DATA ABOUT ENTERPRISE ZONES
Since being established, the zones have contributed to the creation of more than 900,000 jobs and led to nearly $50 billion in associated revenue. Bipartisan legislation, Senate Bill 3688, has been introduced to extend the length of the zones by 25 years, create up to 10 new zones over the next 10 years, and implement transparency and accountability for these zones.
Lawmakers anticipate the public hearing and review period will provide helpful feedback from business and community leaders that will enable the state to improve effectiveness of the zones going forward. As the state looks to improve the economy and create jobs, many legislators say that enterprise zones should be a key component of that growth.
Three additional hearings are planned for Peoria, Rockford, and Chicago. Exact dates and times are yet to be determined.
STATE BORROWS MORE, PAYS MORE
The need for economic development and addressing the state’s fiscal problems was underscored during the week when the state borrowed $575 million for capital construction bonds March 13.
Illinois received another reminder of the costs and risks of its ongoing budget woes when the state paid a 4.19 percent interest rate with the latest bond sale, up from 3.9 percent in January. The Bond Buyer, a financial newspaper, reported “Illinois continues to pay an interest-rate penalty for its fiscal challenges, which include mammoth unfunded pension liabilities, an $8 billion backlog in bills and rising Medicaid expenses….”
With the state’s credit rating ranking at or near the bottom in the nation, Illinois taxpayers are paying about 1.5 percent more in interest charges than the best-rated government bonds.
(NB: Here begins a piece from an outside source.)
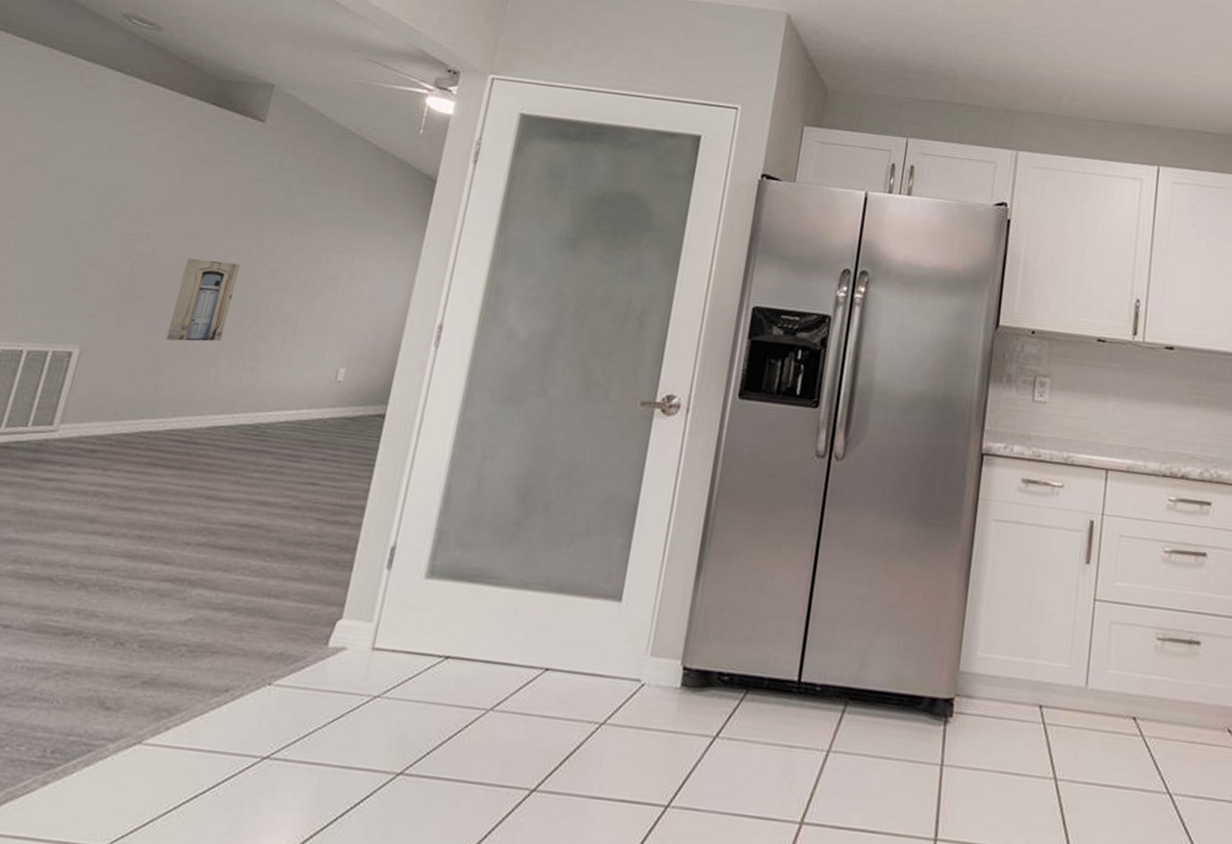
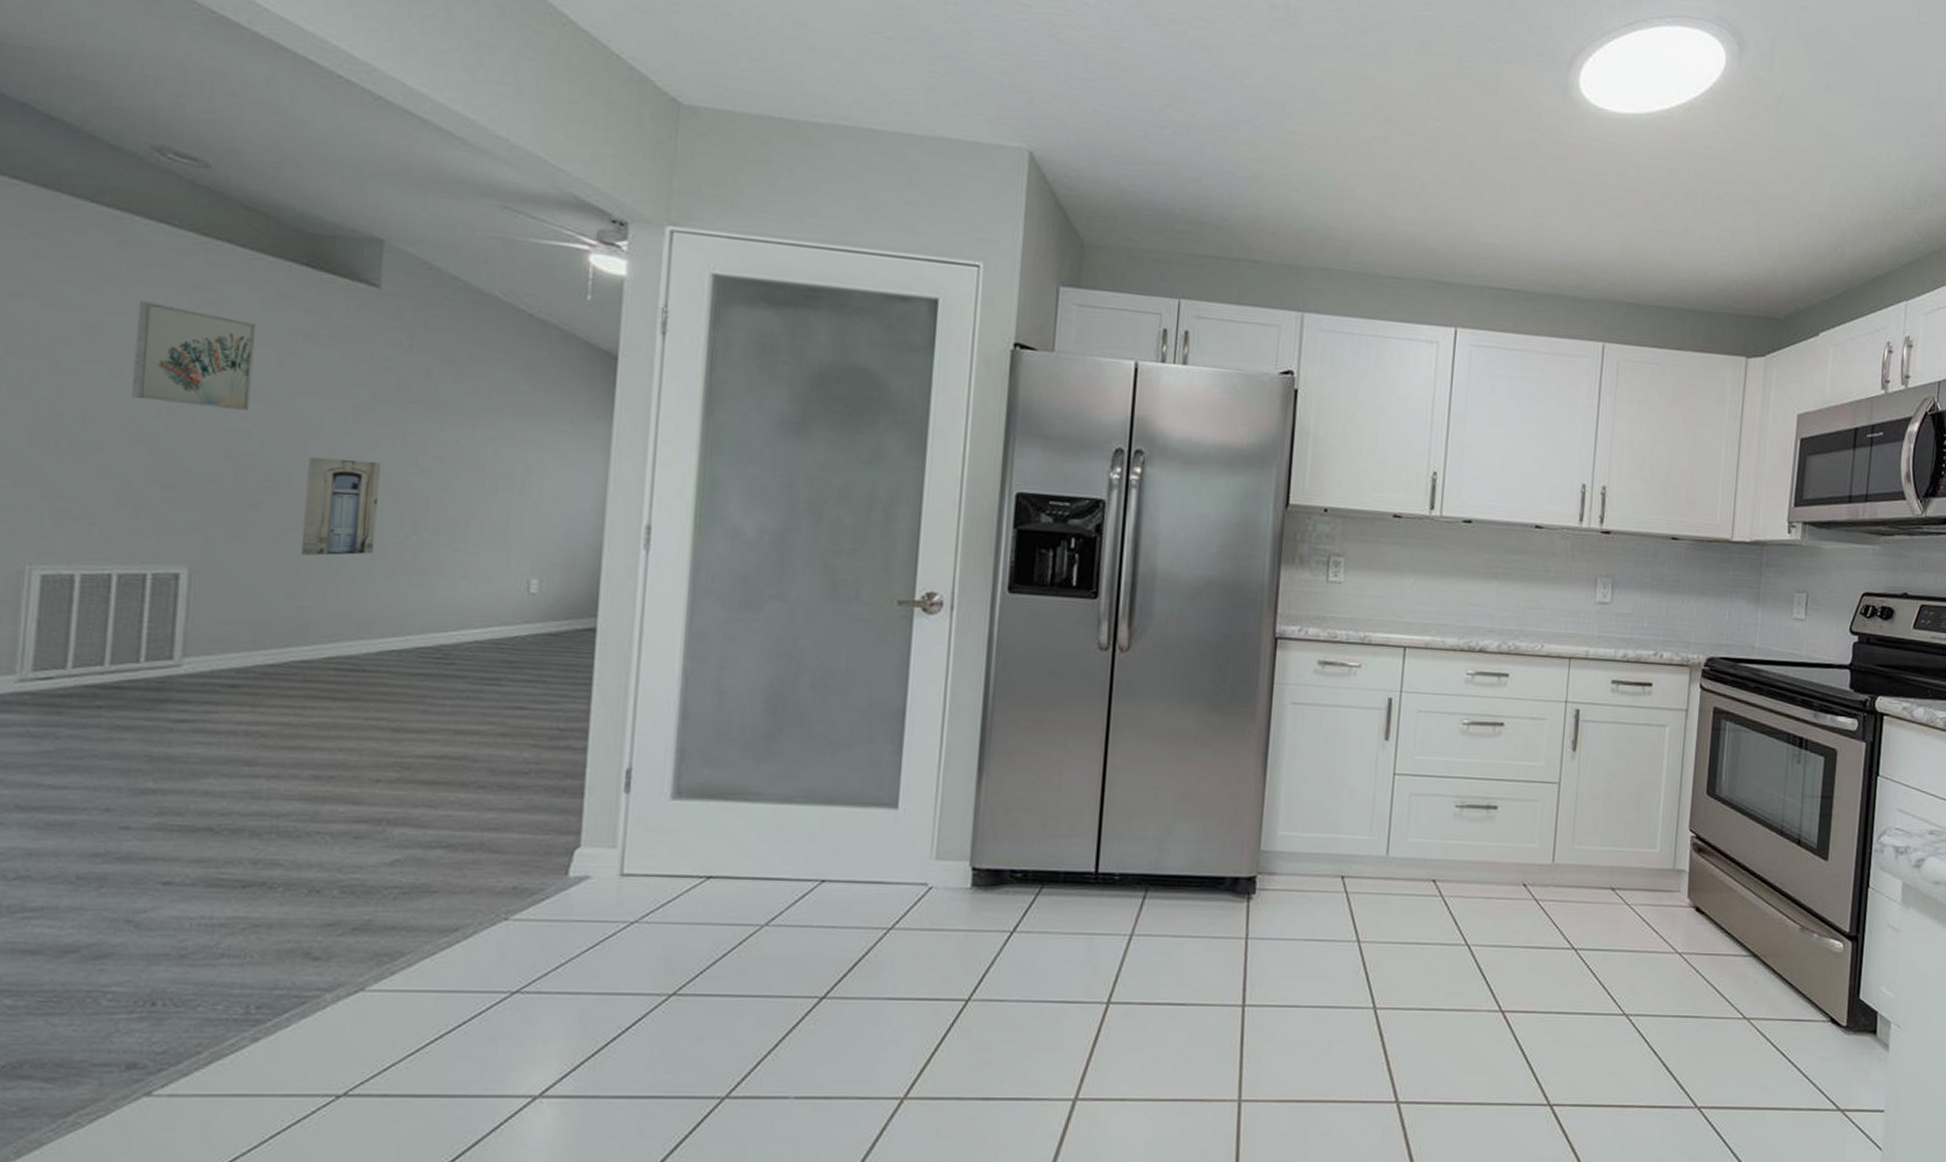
wall art: none [69,131,169,220] -> present [132,301,256,412]

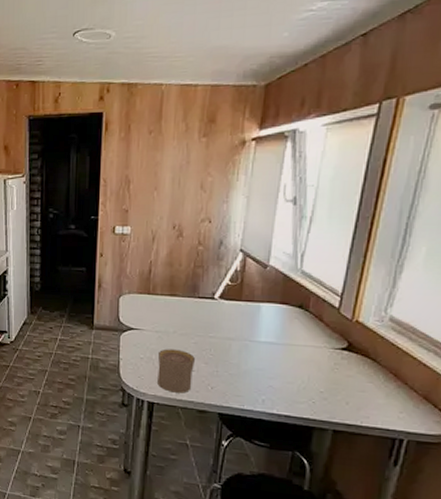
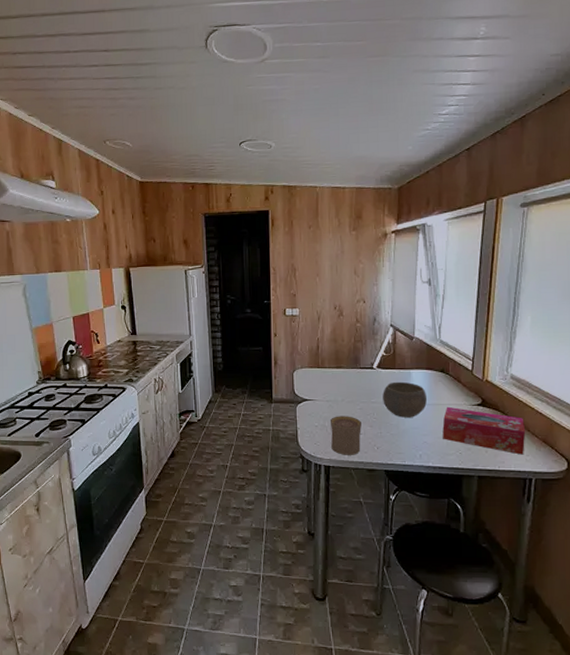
bowl: none [223,315,278,358] -> present [383,381,427,418]
tissue box: none [293,348,402,411] -> present [442,406,526,455]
Illinois is already saddled with the worst credit rating in the nation by one of the major bond rating firms, and state lawmakers received a warning from another rating agency. The Fitch Ratings service cautioned before the bond sale that “additional payment deferrals in the budget, could lead to negative rating action.”
WHAT IT MEANS FOR BUDGET
The Fitch caution is significant because avoiding those additional payment deferrals will require a budget that cuts at least $2.7 billion out of the Medicaid program and holds almost all other areas of the budget to zero or negative growth.